You need to get out of this marriage. That means divorce him as quickly as you can, before he kills you. Don't be so materialistic about the house, cars, and jewelry. These things won't do you any good when you are six feet under. The violence is escalating in your relationship.


----------



## GusPolinski (Jan 21, 2014)

kbutterfly8 said:


> He is a child and he says things to get a rise out of me. He constantly yells at me and refers to me a ***** to get a rise. If he wanted out, he would stop calling my parents and siblings to plan my birthday this weekend and pretending like things are normal with them and he would have filed a separation.
> 
> He just wants control and when he can't get it he gets mad and swears and hits. *I was talking to my parents and they even said he'll be over a few day to take me home.* We leave two week trip to South America next Friday. I don't know what the hell to do.


I can't imagine a father and mother actually allowing their daughter to go back to such a dangerously unhealthy relationship.

I mean... *SERIOUSLY*...?!?


----------



## kbutterfly8 (Oct 8, 2014)

You're right. I know I deserve better than being put through this 

He kept telling me I'm wrong. If I never got "this mad" I wouldn't have got hit. His favourite line to me is "treat a b*tch like a b*itch" . He kept saying is him throwing up in the sink so bad that you had to get crazy? Well yeah it is considering this is the sixth time I had to unclog it. And he always calls me crazy when I get upset. Tells my parents I'm crazy. Tells my cousins. Just to get people on his side. Ugh


----------



## kbutterfly8 (Oct 8, 2014)

GusPolinski said:


> kbutterfly8 said:
> 
> 
> > He is a child and he says things to get a rise out of me. He constantly yells at me and refers to me a ***** to get a rise. If he wanted out, he would stop calling my parents and siblings to plan my birthday this weekend and pretending like things are normal with them and he would have filed a separation.
> ...


My parents aren't telling me to go back. All they said to me was that it was your decision to marry him and it has to be yours only to leave him and they'll support me either way and their door is always open. I put a stop to this birthday thing as soon as they told me.


----------



## PBear (Nov 16, 2010)

You often don't need to wait a year when abuse has occurred. 

C
_Posted via Mobile Device_


----------



## kbutterfly8 (Oct 8, 2014)

I was reading about proving abuse in divorce today and that it is hard to prove. I took pictures of my bruises from Saturday and emailed them to myself but not sure how they will hold up. Not the most clear pictures.


----------



## FormerSelf (Apr 21, 2013)

kbutterfly8, I am so sorry this happened, but I think others will agree with me that if you _do_ go back, nothing will change, and a sociopath like this will only "reward" you for taking off and embarrassing him.

Just know that this isn't you being a failure..as your H has seemed to probably tell that you over and over. This is a result of H having some serious issues...and does not deserve to have you as a wife...in fact, the man shouldn't be in a relationship PERIOD.

Get away and don't get sucked into his manipulation. And if anyone you know chooses to side with him and talks trash, this is what you do: CUT THEM OUT OF YOUR LIFE. That's it. We want a no-drama solution here, move out, move on. Of course, DOCUMENT everything...the sooner the better so you can get a restraining order...and then when he breaks the order, he can be arrested. Look up your local stalking laws too if it comes to that. Just be prepared for all contingencies if this is a guy who doesn't like to lose. He thinks you aren't going to follow-through, so just be careful and vigilant for when he realizes that you mean it.

________________

-- TO DO --
(A) For each statement below, say whether the forum thread agrees with it. Answer yes or no, and quote the words of the thread that decide it. (i) kbutterfly8's parents are telling kbutterfly8 to go back to the husband. (ii) kbutterfly8 took pictures of bruises and emailed them to kbutterfly8's own address. (iii) PBear says a person must always wait a year when abuse has occurred.
(B) Repeat the part of the forum thread starting at "I was reading" and ending at "(Apr 21, 2013)", word for word.
(C) Write the next part of the forum thread, picking up after its last sentence.

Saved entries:

________________

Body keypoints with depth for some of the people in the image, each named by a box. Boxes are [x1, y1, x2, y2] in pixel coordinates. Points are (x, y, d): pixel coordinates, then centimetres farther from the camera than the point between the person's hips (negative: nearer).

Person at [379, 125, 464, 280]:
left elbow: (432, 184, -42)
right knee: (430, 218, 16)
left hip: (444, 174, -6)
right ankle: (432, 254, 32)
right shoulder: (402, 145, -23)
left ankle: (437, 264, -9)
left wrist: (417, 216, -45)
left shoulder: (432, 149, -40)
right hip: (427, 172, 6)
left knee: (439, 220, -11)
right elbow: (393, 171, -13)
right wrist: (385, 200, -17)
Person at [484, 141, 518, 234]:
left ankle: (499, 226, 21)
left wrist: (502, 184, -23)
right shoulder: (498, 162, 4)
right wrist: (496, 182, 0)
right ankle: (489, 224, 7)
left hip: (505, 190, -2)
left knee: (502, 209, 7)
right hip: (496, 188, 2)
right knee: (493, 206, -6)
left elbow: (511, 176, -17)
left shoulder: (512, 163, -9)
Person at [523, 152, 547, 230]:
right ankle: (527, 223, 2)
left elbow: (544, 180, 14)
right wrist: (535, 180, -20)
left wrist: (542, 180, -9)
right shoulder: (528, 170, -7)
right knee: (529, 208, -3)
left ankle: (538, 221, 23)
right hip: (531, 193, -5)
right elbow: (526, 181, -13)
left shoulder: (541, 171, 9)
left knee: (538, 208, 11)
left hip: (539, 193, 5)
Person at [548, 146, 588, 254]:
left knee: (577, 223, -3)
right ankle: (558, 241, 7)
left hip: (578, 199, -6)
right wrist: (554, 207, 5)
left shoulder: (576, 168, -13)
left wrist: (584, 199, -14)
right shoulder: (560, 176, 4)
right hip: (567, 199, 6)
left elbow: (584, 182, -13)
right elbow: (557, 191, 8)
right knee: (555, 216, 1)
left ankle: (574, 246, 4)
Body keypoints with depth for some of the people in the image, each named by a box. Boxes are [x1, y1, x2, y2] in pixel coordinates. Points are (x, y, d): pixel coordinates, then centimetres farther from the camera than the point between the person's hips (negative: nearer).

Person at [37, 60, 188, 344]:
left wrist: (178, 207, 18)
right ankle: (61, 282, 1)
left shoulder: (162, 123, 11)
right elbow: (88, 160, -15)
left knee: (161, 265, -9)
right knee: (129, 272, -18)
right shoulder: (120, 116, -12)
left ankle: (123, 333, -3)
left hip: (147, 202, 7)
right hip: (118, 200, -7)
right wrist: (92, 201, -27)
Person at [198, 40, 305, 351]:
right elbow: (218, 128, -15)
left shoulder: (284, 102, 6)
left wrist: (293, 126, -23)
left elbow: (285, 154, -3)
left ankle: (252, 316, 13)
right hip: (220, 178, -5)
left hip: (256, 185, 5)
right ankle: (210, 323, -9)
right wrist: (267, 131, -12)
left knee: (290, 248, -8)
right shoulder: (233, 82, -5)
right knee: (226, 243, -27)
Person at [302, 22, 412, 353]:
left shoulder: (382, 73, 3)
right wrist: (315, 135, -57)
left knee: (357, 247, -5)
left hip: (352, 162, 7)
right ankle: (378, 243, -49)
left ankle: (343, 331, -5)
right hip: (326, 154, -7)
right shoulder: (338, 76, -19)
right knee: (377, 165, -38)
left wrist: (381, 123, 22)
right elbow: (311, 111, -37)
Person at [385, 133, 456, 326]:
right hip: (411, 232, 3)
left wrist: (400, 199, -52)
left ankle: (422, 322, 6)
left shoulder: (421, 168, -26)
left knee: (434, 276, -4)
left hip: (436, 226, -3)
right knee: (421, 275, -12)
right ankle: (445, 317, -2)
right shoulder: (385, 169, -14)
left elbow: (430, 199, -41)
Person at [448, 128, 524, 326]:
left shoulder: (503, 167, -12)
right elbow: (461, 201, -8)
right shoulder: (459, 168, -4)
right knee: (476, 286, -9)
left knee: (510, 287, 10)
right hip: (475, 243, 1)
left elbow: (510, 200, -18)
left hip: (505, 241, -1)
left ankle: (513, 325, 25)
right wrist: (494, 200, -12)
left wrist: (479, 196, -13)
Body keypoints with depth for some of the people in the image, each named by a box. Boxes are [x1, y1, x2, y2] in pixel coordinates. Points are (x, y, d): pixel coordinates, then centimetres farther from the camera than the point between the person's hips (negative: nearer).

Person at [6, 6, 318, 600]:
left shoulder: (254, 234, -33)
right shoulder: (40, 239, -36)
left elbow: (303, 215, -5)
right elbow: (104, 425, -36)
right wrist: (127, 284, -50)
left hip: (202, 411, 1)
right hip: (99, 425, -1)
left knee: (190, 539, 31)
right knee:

________________

-- OUTPUTS BY TASK --
(A)
(i) No: "My parents aren't telling me to go back."
(ii) Yes: "I took pictures of my bruises from Saturday and emailed them to myself"
(iii) No: "You often don't need to wait a year when abuse has occurred."

(B)
I was reading about proving abuse in divorce today and that it is hard to prove. I took pictures of my bruises from Saturday and emailed them to myself but not sure how they will hold up. Not the most clear pictures.


----------



## FormerSelf (Apr 21, 2013)

(C)
----------



## EleGirl (Dec 3, 2011)

kbutterfly8 said:


> I was reading about proving abuse in divorce today and that it is hard to prove. I took pictures of my bruises from Saturday and emailed them to myself but not sure how they will hold up. Not the most clear pictures.


Do you still have bruises? Do you have pain from the beating? If you do, go to a doctor. That's how you correctly record abuse. Get your mother, or someone, to take the pictures.

The other way to get it recorded is to call the police and report his beating you up. You could still call the police and file a report.

Building a record with doctors and the police are the best way possible to prove abuses.

If it turns out that you have to be separated for a year, then that's what you do. Talk to an attorney and find out how to protect yourself from him for a year. 

Get your stuff out of the house. Get all of the legal and financial paperwork. You can take copies of them and then return it to him if you wish. 

And go no contact with him.


If you go back to him, you will most likely end up dead. Statistically, when a woman leaves an abusive husband and then goes back .. this is the time when he kills her. Don't go back. It will only get worse.


----------



## AVR1962 (May 30, 2012)

Why are you afraid to leave and why do you feel this would hurt your parents? Do your parents realize that your husband is physically abusing you? No parent should encourage a person to stay in a physically abusive relationship. How old are you? Your husband? If your parents cannot support your decision to leave please do not let that stop you. Relationships like this do not get better, they only get worse.

I was living with and engaged to a man who was just what I needed and so sweet and helpful while we were dating. He helped me so much....I was recently divorced raising two kids by myself without child support. I really needed the help and he seemed to adore my daughters.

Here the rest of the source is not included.